Another group also using a piglet model combined a four wavelength NIRS system outside the MRI with alternating measurements of 31P NMR obtained at 4.7 T. Although the study was not strictly simultaneous, it shows that relevant multimodal data can be obtained when NIRS is undertaken before and after MRI. HI was induced by blocking both carotid arteries and reducing inspired O2 until the PCr/Pi ratio was reduced to approximately 30 % of pre-hypoxia values for 1 h [20]. It was suggested that when energy utilization was drastically reduced, and the cells were in an energy failure condition, there could actually be an increase in cytOx oxidation state. When energy production is moderately reduced, then cytOx can decline. Low PCr/Pi ratios reflect reduced energy status in both cases. Increased neuronal death was confirmed with histology.

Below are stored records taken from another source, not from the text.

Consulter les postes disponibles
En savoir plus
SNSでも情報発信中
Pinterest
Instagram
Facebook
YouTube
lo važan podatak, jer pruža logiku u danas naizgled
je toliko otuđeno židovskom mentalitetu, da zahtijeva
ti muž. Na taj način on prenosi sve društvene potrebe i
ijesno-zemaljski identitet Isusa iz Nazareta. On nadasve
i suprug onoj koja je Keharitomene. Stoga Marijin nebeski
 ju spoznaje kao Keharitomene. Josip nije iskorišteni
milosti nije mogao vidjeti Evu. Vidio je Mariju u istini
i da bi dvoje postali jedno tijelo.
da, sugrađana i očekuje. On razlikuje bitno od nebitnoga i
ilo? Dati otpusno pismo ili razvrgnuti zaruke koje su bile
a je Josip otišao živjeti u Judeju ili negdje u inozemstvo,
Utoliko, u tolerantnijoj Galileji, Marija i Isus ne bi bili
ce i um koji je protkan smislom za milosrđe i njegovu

This suggests that measurements of PCr and cytochrome oxidation state may predict post-HI damage.

7 Conclusion

In this review, we have demonstrated that multimodal NIRS/MRI provides added capability for brain studies where there are changes in oxygenation and/or functional activation and metabolic rate. Among other things, this multimodal configuration has shown that brain metabolism is not oxygen-limited and that it is possible for metabolic rate to decline with hypoxia/ischemia. The studies described illustrate how NIRS/MRI can be applied to monitor brain metabolism in various physiological settings.